Lecture: SPQR histoire de l’ancienne Rome, Mary Beard, Perrin 2016

Cet épais volume de 600 pages fait le récit de Rome, depuis sa création, supposée en 753 av JC jusqu’à l’édit de Caracalla en 212, qui étend la citoyenneté romaine aux habitants libres de l’empire, de l’Ecosse à la Syrie. Environ 900 ans d’histoire se lisent d’une traite, comme un récit unique et passionnant. Encore un excellent livre, qui joint le bonheur de l’évasion et celui de s’instruire. L’auteur s’y prend à merveille pour donner vie à une multitude d’informations qui touchent aussi bien aux événements stratégiques qu’aux anecdotes de la vie quotidienne. L’histoire de la Rome antique se déroule grosso modo en trois phases.

La première est l’époque des rois depuis la naissance de Rome jusqu’à 490 av JC environ. Mary Beard ne le cache pas: il est très difficile, dans le récit fondamental de l’historien Tite-Live, de déméler ce qui relève de la légende et de l’histoire réelle. Le récit des deux frères jumaux, Remus et Romulus, nourris par des louves, a une forte portée emblématique: Rome est née dans la violence, le meurtre de Remus par Romulus. Cette violence sera éternellement la marque de la cité. Les successeurs de Romulus sont une douzaines de rois qui posent les fondements de Rome et de son expansion aux communautés voisines (Sabins, Latins, Etrusques) par les armes et une assimilation rapide.
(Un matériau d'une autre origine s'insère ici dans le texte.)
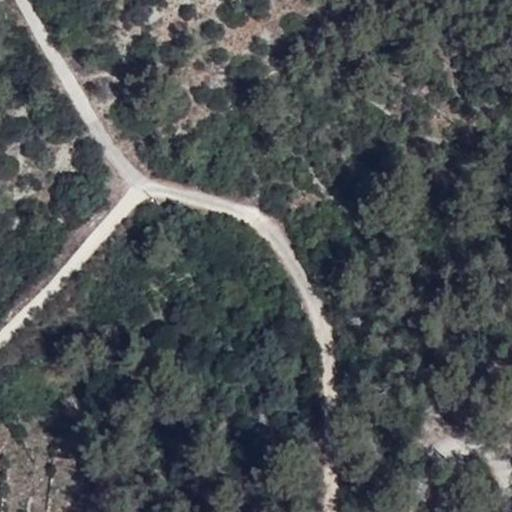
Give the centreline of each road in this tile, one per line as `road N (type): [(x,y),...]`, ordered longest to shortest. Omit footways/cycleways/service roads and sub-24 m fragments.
road 1 (unclassified): [(331,511),(327,349),(281,243),(230,207),(141,181),(86,110),(23,0)]
road 2 (unclassified): [(511,497),(494,447),(453,440),(417,511)]
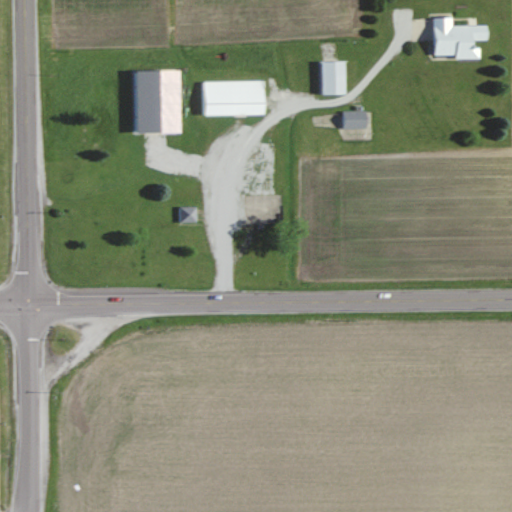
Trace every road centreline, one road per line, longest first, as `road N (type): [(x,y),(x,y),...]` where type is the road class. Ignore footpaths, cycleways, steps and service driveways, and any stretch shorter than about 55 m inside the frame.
road 1 (primary): [(30,309),(511,302)]
road 2 (primary): [(30,309),(26,0)]
road 3 (primary): [(29,511),(30,309)]
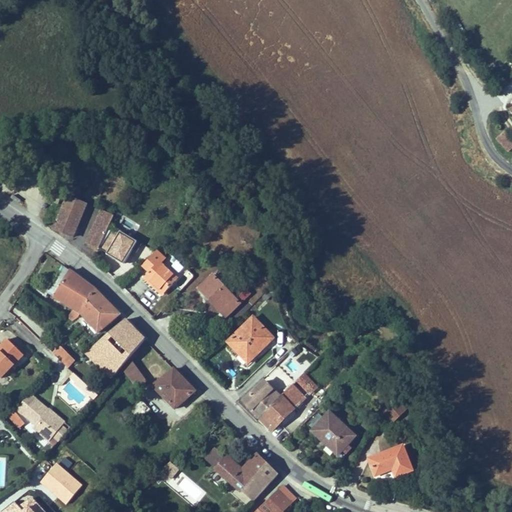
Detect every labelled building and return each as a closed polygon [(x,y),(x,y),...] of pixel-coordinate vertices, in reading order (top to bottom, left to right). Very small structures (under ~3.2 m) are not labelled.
[(511,137),(505,130),(496,138),(509,152),(511,148),(511,137)] [(101,164),(85,157),(83,163),(99,170),(101,164)] [(62,197),(56,194),(53,202),(59,204),(62,197)] [(73,237),(87,205),(68,197),(54,230),(73,237)] [(99,249),(114,217),(102,211),(86,243),(99,249)] [(124,266),(137,244),(112,229),(107,238),(109,239),(101,253),(124,266)] [(178,279),(162,264),(166,260),(157,251),(143,266),(150,272),(146,277),(164,294),(178,279)] [(48,293),(75,310),(69,318),(73,322),(79,318),(81,314),(81,313),(96,290),(70,271),(65,267),(48,293)] [(208,298),(226,317),(240,304),(213,275),(202,286),(211,296),(208,298)] [(208,298),(211,296),(202,286),(199,289),(208,298)] [(81,314),(98,333),(120,315),(96,290),(81,313),(81,314)] [(274,339),(253,318),(228,343),(236,351),(239,348),(251,361),(274,339)] [(145,340),(126,320),(89,351),(102,363),(115,376),(145,340)] [(24,355),(8,339),(0,347),(0,377),(1,379),(24,355)] [(70,356),(60,346),(55,351),(65,361),(70,356)] [(251,361),(239,348),(236,351),(248,363),(251,361)] [(102,363),(89,351),(86,353),(99,366),(102,363)] [(147,382),(132,362),(124,370),(138,388),(147,382)] [(115,376),(102,363),(99,366),(112,379),(115,376)] [(174,369),(154,387),(176,409),(196,391),(174,369)] [(316,386),(304,374),(300,377),(312,390),(316,386)] [(280,397),(259,418),(272,431),(279,424),(293,410),(306,398),(304,397),(312,390),(300,377),(280,397)] [(280,397),(265,381),(243,402),(259,418),(280,397)] [(401,399),(396,393),(386,402),(387,402),(392,408),(398,403),(401,399)] [(48,410),(30,394),(18,410),(36,425),(33,428),(49,442),(54,437),(62,426),(46,413),(49,410),(48,410)] [(409,407),(401,399),(398,403),(405,411),(409,407)] [(140,420),(150,410),(140,400),(130,410),(140,420)] [(392,408),(387,402),(375,414),(380,420),(386,414),(392,408)] [(405,411),(398,403),(392,408),(386,414),(394,422),(405,411)] [(59,441),(71,428),(65,423),(66,423),(49,409),(48,410),(49,410),(46,413),(62,426),(54,437),(59,441)] [(296,413),(293,410),(279,424),(282,427),(296,413)] [(356,437),(330,413),(325,419),(314,430),(312,432),(338,456),(343,450),(348,445),(356,437)] [(325,419),(319,414),(309,425),(314,430),(325,419)] [(348,445),(343,450),(347,454),(352,449),(348,445)] [(413,471),(403,446),(369,460),(376,476),(393,470),(396,478),(413,471)] [(258,454),(242,471),(216,449),(206,460),(254,502),(279,474),(258,454)] [(284,511),(292,504),(278,490),(256,511),(284,511)] [(15,501),(2,511),(45,511),(32,497),(21,508),(15,501)]
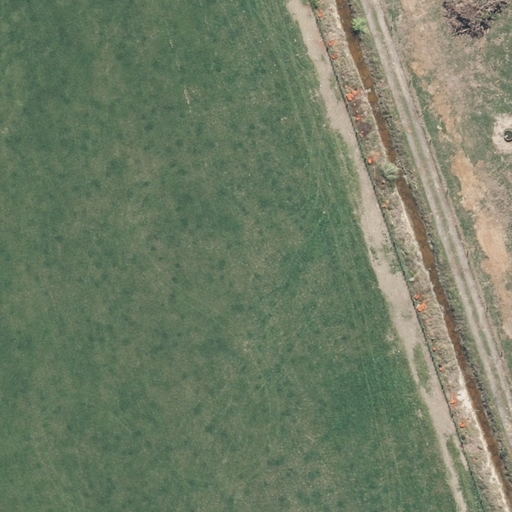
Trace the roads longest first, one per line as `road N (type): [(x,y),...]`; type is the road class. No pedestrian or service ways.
road 1 (track): [(295,0),(478,511)]
road 2 (track): [(368,0),(511,421)]
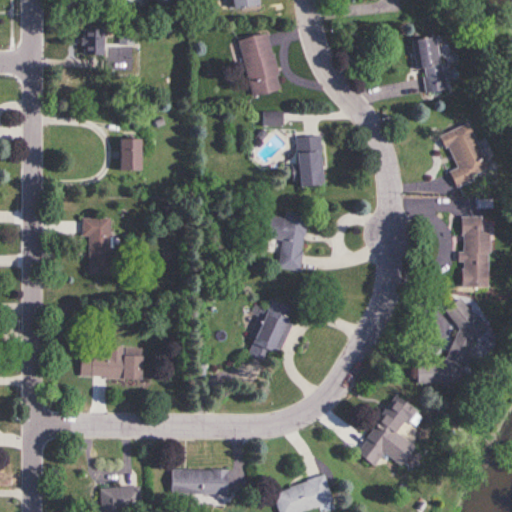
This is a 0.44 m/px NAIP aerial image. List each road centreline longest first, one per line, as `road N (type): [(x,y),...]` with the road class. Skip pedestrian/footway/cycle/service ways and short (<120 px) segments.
road 1 (residential): [(38,424),(284,420),(337,388),(379,324),(394,271),(388,157),(382,134),(334,70),(310,0)]
road 2 (residential): [(38,511),(34,0)]
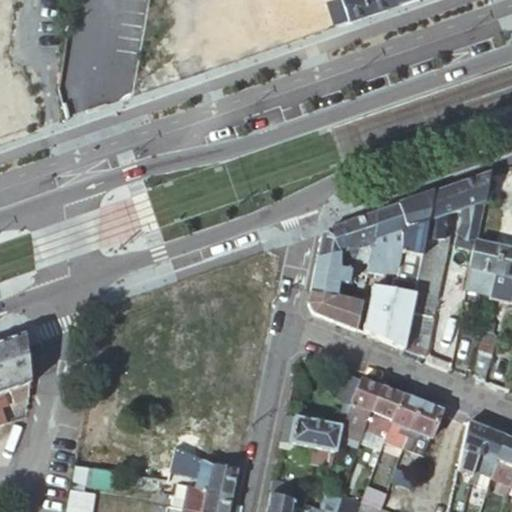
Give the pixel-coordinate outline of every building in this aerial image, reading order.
[(0,0),(0,87),(7,44),(13,0),(0,0)] [(18,0),(13,0),(7,44),(11,44),(18,0)] [(322,0),(311,0),(310,9),(305,37),(339,25),(331,1),(323,4),(322,0)] [(339,25),(347,23),(339,0),(334,0),(331,1),(339,25)] [(361,18),(369,15),(363,0),(339,0),(347,23),(361,18)] [(363,0),(369,15),(399,5),(397,0),(363,0)] [(0,142),(38,129),(41,92),(32,67),(13,74),(18,88),(9,91),(13,101),(0,105),(0,142)] [(481,204),(486,175),(453,187),(460,211),(463,224),(454,237),(451,247),(470,253),(473,243),(480,204),(481,204)] [(460,211),(453,187),(431,194),(420,250),(417,262),(432,265),(434,253),(432,252),(434,242),(442,239),(447,215),(460,211)] [(420,250),(431,194),(395,207),(399,252),(399,255),(420,250)] [(399,252),(395,207),(375,214),(374,260),(399,252)] [(374,260),(375,214),(344,225),(349,261),(355,262),(364,264),(365,263),(366,262),(374,260)] [(349,261),(344,225),(325,232),(318,240),(314,256),(340,260),(339,270),(347,271),(353,272),(355,262),(349,261)] [(496,248),(473,243),(470,253),(467,269),(470,270),(467,283),(487,288),(490,275),(496,248)] [(511,279),(511,251),(496,248),(490,275),(511,279)] [(399,252),(374,260),(366,262),(365,263),(364,264),(361,281),(360,287),(369,289),(386,292),(389,279),(394,280),(399,256),(399,255),(399,252)] [(340,260),(314,256),(311,275),(337,278),(346,280),(347,271),(339,270),(340,260)] [(438,267),(432,265),(417,262),(413,283),(410,298),(431,301),(438,267)] [(205,269),(87,294),(104,371),(183,353),(178,331),(273,311),(267,283),(211,295),(205,269)] [(337,278),(311,275),(307,294),(333,297),(337,278)] [(400,352),(410,298),(413,283),(407,282),(405,290),(397,288),(395,296),(386,294),(386,292),(369,289),(363,316),(380,321),(375,342),(400,352)] [(333,297),(307,294),(304,306),(310,316),(352,333),(357,307),(333,297)] [(400,352),(420,360),(432,301),(431,301),(410,298),(400,352)] [(229,335),(219,420),(248,423),(258,338),(229,335)] [(28,388),(21,336),(0,343),(0,425),(2,425),(0,419),(0,405),(5,404),(2,394),(8,392),(11,402),(26,397),(27,389),(28,388)] [(377,390),(357,382),(343,420),(355,425),(352,430),(360,433),(361,430),(377,390)] [(397,398),(377,390),(361,430),(382,438),(397,398)] [(418,406),(397,398),(382,438),(381,438),(379,443),(400,451),(418,406)] [(437,414),(418,406),(400,451),(419,459),(437,414)] [(338,430),(282,418),(275,451),(290,454),(291,448),(310,452),(308,464),(328,469),(338,430)] [(484,433),(465,425),(458,450),(459,451),(456,467),(471,473),(475,453),(484,433)] [(502,440),(484,433),(475,453),(471,473),(487,479),(493,464),(502,440)] [(511,444),(502,440),(493,464),(511,471),(511,444)] [(204,491),(228,496),(233,472),(212,467),(172,451),(166,474),(192,479),(190,489),(204,493),(204,491)] [(70,468),(66,486),(85,489),(88,471),(70,468)] [(88,471),(85,489),(106,492),(110,475),(101,473),(88,471)] [(391,473),(387,485),(405,492),(410,481),(391,473)] [(268,483),(265,497),(289,504),(292,488),(268,483)] [(179,511),(224,511),(228,496),(204,491),(204,493),(190,489),(184,489),(179,511)] [(318,502),(322,490),(316,489),(313,500),(318,502)] [(89,511),(92,496),(65,491),(60,511),(89,511)] [(289,504),(265,497),(262,511),(309,511),(310,510),(289,504)] [(375,511),(376,511),(356,503),(352,511),(375,511)]
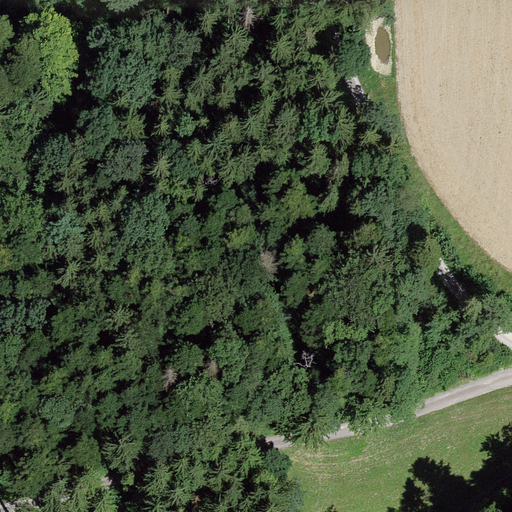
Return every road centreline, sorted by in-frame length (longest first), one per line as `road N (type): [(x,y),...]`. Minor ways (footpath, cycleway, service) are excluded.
road 1 (track): [(0,508),(511,374)]
road 2 (track): [(316,0),(381,165),(442,267),(511,339)]
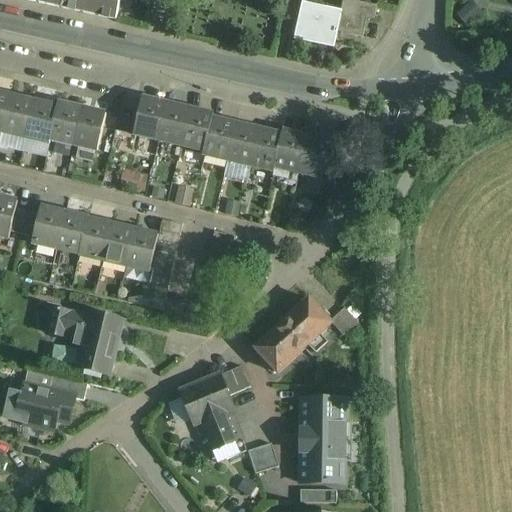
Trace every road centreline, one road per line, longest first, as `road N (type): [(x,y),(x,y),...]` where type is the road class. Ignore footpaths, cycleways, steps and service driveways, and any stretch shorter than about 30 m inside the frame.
road 1 (residential): [(303,259),(275,238),(0,173)]
road 2 (residential): [(410,92),(154,54)]
road 3 (residential): [(303,259),(202,358),(112,423)]
road 4 (residential): [(404,117),(386,155),(303,259)]
road 5 (residential): [(0,55),(118,77),(154,54)]
road 6 (residential): [(154,54),(0,22)]
road 7 (residential): [(112,423),(0,511)]
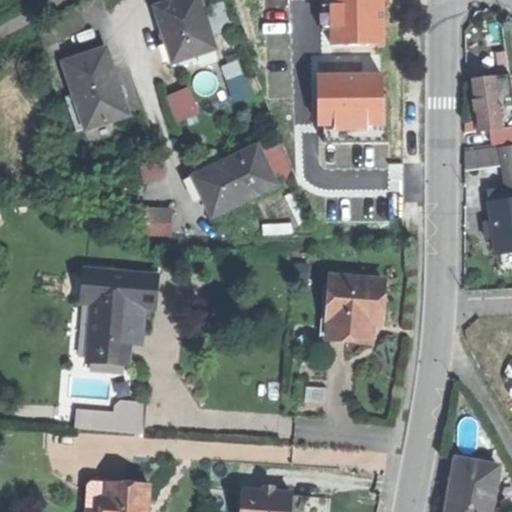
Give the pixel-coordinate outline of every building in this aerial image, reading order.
[(158,7),(175,61),(217,47),(201,0),(175,0),(174,1),(158,7)] [(383,44),(381,0),(329,0),(330,45),(383,44)] [(85,24),(74,4),(39,24),(51,52),(61,48),(57,38),(85,24)] [(86,53),(65,60),(89,128),(131,114),(107,46),(86,53)] [(382,75),(321,76),(322,129),(383,128),(382,75)] [(485,130),(511,125),(511,79),(511,75),(483,78),(477,86),(482,110),(485,130)] [(189,90),(172,96),(180,119),(198,113),(189,90)] [(194,175),(212,212),(276,183),(258,145),(224,161),(194,175)] [(511,186),(511,146),(503,147),(508,187),(511,186)] [(466,152),(467,177),(483,176),(481,151),(466,152)] [(491,193),(492,203),(511,201),(510,190),(491,193)] [(499,254),(511,252),(511,200),(511,201),(492,203),(496,231),(499,254)] [(71,299),(74,266),(53,265),(50,302),(59,302),(59,298),(71,299)] [(147,272),(74,266),(71,299),(59,298),(59,302),(54,362),(119,367),(120,352),(121,342),(133,343),(136,309),(144,309),(147,272)] [(362,344),(363,323),(364,303),(376,303),(377,282),(325,278),(321,341),(362,344)] [(364,303),(363,323),(374,324),(375,313),(376,303),(364,303)] [(110,437),(142,440),(143,411),(114,409),(106,418),(111,418),(110,437)] [(72,415),(70,434),(110,437),(111,418),(106,418),(72,415)] [(491,511),(499,465),(456,458),(450,493),(447,511),(491,511)] [(144,511),(147,486),(105,482),(104,500),(95,499),(93,511),(144,511)] [(290,511),(292,497),(241,494),(239,511),(290,511)]
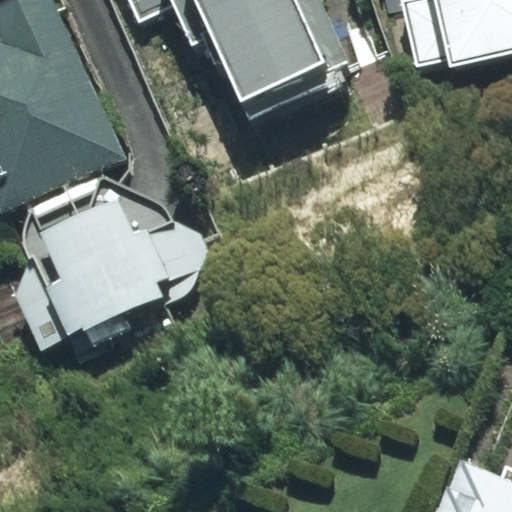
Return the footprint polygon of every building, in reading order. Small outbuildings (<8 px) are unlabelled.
[(132,161),(57,0),(41,0),(0,14),(0,26),(3,38),(0,39),(0,185),(14,216),(132,161)] [(119,0),(135,34),(167,18),(192,70),(204,65),(239,137),(347,84),(306,0),(119,0)] [(511,0),(438,0),(407,9),(426,74),(461,64),(467,82),(511,68),(511,0)] [(79,352),(199,299),(221,262),(206,229),(123,197),(47,230),(41,264),(51,288),(24,300),(49,358),(77,346),(79,352)] [(511,511),(511,486),(475,474),(461,511),(511,511)]
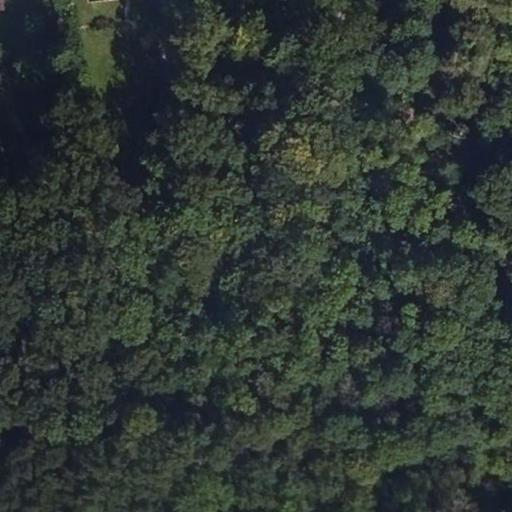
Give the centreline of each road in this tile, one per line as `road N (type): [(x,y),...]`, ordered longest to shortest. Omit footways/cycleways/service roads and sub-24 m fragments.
road 1 (track): [(511,423),(480,461),(441,482),(404,483),(219,422),(111,418),(0,436)]
road 2 (unclassified): [(313,0),(394,113),(464,286),(511,367)]
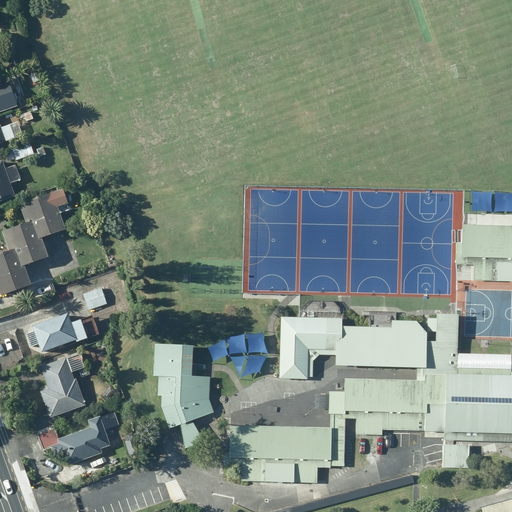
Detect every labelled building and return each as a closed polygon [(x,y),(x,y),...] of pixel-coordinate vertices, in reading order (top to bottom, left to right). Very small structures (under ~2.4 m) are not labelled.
[(0,117),(10,114),(0,88),(0,117)] [(0,125),(0,148),(24,140),(18,124),(2,130),(0,125)] [(44,144),(35,148),(39,159),(49,156),(44,144)] [(2,163),(0,163),(0,204),(16,199),(12,185),(21,182),(16,167),(4,171),(2,163)] [(17,205),(24,225),(35,221),(42,241),(67,232),(58,208),(66,206),(61,190),(17,205)] [(486,210),(491,211),(491,206),(491,199),(493,192),(486,192),(478,192),(471,190),(473,197),(472,205),(471,211),(476,210),(486,210)] [(509,210),(511,211),(511,192),(509,193),(501,193),(494,191),(496,198),(496,206),(494,212),(500,210),(509,210)] [(48,260),(42,241),(35,221),(24,225),(2,232),(10,253),(18,250),(24,268),(48,260)] [(455,244),(454,266),(473,267),(472,282),(511,283),(511,228),(462,227),(461,229),(457,229),(456,244),(455,244)] [(31,288),(24,268),(18,250),(10,253),(0,256),(0,296),(1,298),(31,288)] [(102,288),(85,294),(90,311),(107,306),(102,288)] [(299,319),(279,319),(279,347),(279,380),(307,381),(307,378),(307,351),(334,352),(334,357),(334,368),(416,370),(416,381),(344,380),(343,393),(328,393),(328,415),(330,415),(329,430),(230,427),(228,460),(230,460),(230,467),(241,467),(241,483),(264,483),(264,484),(293,485),(293,484),(317,485),(317,483),(317,469),(328,469),(330,470),(330,468),(343,468),(345,420),(355,420),(355,436),(381,437),(382,431),(443,434),(443,442),(511,443),(511,373),(510,374),(510,371),(457,369),(457,355),(457,316),(435,316),(435,319),(427,319),(427,333),(435,333),(435,343),(425,343),(426,335),(421,330),(415,323),(403,323),(396,322),(396,314),(363,313),(363,316),(369,317),(368,329),(341,328),(341,320),(339,320),(339,318),(339,309),(335,304),(333,301),(308,301),(300,309),(299,319)] [(66,313),(24,325),(33,356),(98,337),(93,319),(69,326),(66,313)] [(249,346),(248,353),(255,352),(262,352),(269,354),(266,348),(263,339),(264,332),(257,334),(251,334),(245,333),(248,338),(249,346)] [(229,347),(230,354),(234,353),(241,352),(247,353),(246,349),(244,341),(244,334),(238,336),(231,337),(226,337),(228,340),(229,347)] [(211,343),(206,343),(209,347),(211,352),(212,355),(212,360),(215,358),(219,356),(224,356),(229,356),(227,352),(225,348),(225,342),(225,337),(220,341),(216,342),(211,343)] [(192,348),(153,347),(152,379),(157,379),(157,398),(161,398),(160,409),(168,431),(214,414),(202,378),(191,378),(191,365),(192,348)] [(307,351),(307,378),(312,378),(312,362),(319,356),(334,357),(334,352),(307,351)] [(235,357),(230,357),(234,363),(238,371),(239,377),(241,370),(244,362),(247,355),(241,356),(235,357)] [(255,356),(248,355),(248,361),(246,368),(241,378),(248,374),(255,372),(260,372),(261,367),(264,361),(268,355),(260,356),(255,356)] [(510,356),(457,355),(457,369),(510,371),(510,356)] [(67,359),(39,369),(47,390),(40,392),(49,417),(83,405),(67,359)] [(248,363),(235,371),(243,384),(256,376),(248,363)] [(109,386),(99,396),(107,403),(116,393),(109,386)] [(314,396),(314,410),(326,410),(327,396),(314,396)] [(55,427),(36,433),(42,452),(66,467),(114,452),(101,413),(83,419),(86,429),(59,437),(55,427)] [(192,420),(180,425),(185,449),(205,441),(192,420)] [(469,446),(442,446),(442,469),(450,469),(468,469),(468,460),(469,446)] [(306,511),(413,483),(411,476),(276,511),(306,511)] [(511,511),(511,499),(479,509),(480,511),(511,511)]
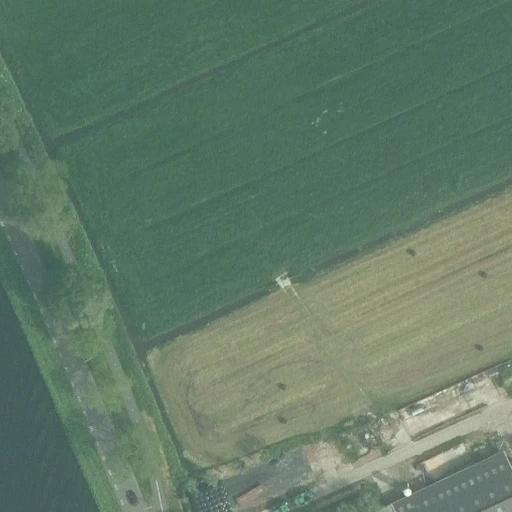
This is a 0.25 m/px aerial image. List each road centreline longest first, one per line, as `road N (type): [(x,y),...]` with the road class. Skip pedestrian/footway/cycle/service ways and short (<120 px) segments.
road 1 (tertiary): [(135,511),(0,199)]
road 2 (track): [(511,407),(394,460)]
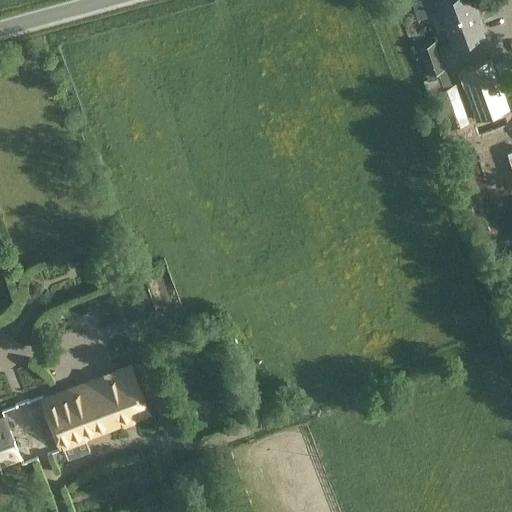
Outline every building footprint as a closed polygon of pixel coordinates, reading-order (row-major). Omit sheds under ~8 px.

La dynastie la plus importante est celle des Tarquins apparentés aux Etrusques, qui se rend odieuse aux populations par les abus commis, en particulier le « viol de Lucrèce », par l’un des fils du roi.

A la suite d’une guerre civile, les habitants de Rome abolissent la royauté vers 490 et établissent une République qui va durer plus de 400 ans, jusqu’à l’assassinat de Jules César en 44 av JC. Les institutions de cette République sont complexes. Elles reposent sur le Sénat, de 300 à 600 notables à vie, non élus, qui en est le coeur. Le pouvoir exécutif et militaire appartient à deux consuls, élus pour un an. Le régime repose sur un rejet du roi, le mot Rex étant devenu une véritable insulte, synonyme de despotisme. La liberté – et non la démocratie comme à Athène – en est le fondement idéologique. Seul les citoyens reconnus ont le droit de vote, ce qui exclut dans la Rome antique les femmes et les esclaves. Le suffrage universel n’est donc pas la règle. Le vote s’effectue à travers des collèges électoraux où la plèbe – les non possédants – est sous représentée.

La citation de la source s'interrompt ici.